* Direction:
Please convert the records below into a Markdown table with the columns Row and Line, giving each line its own numbered row. Leave out blank lines and the pictures.
[Start]
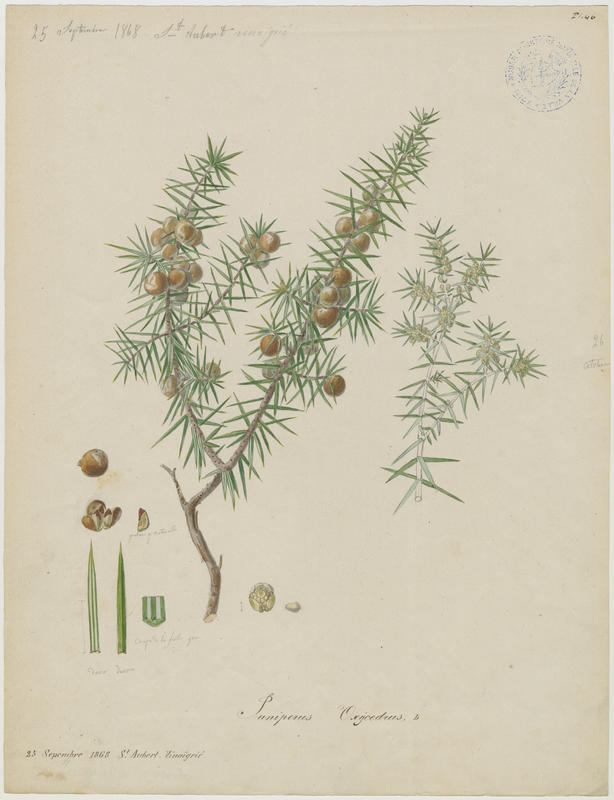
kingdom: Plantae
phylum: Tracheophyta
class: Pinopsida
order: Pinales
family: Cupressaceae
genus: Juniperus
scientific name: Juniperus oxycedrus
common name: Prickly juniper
[End]
* Output of the exercise:
| Row | Line |
|---|---|
| 1 | kingdom: Plantae |
| 2 | phylum: Tracheophyta |
| 3 | class: Pinopsida |
| 4 | order: Pinales |
| 5 | family: Cupressaceae |
| 6 | genus: Juniperus |
| 7 | scientific name: Juniperus oxycedrus |
| 8 | common name: Prickly juniper |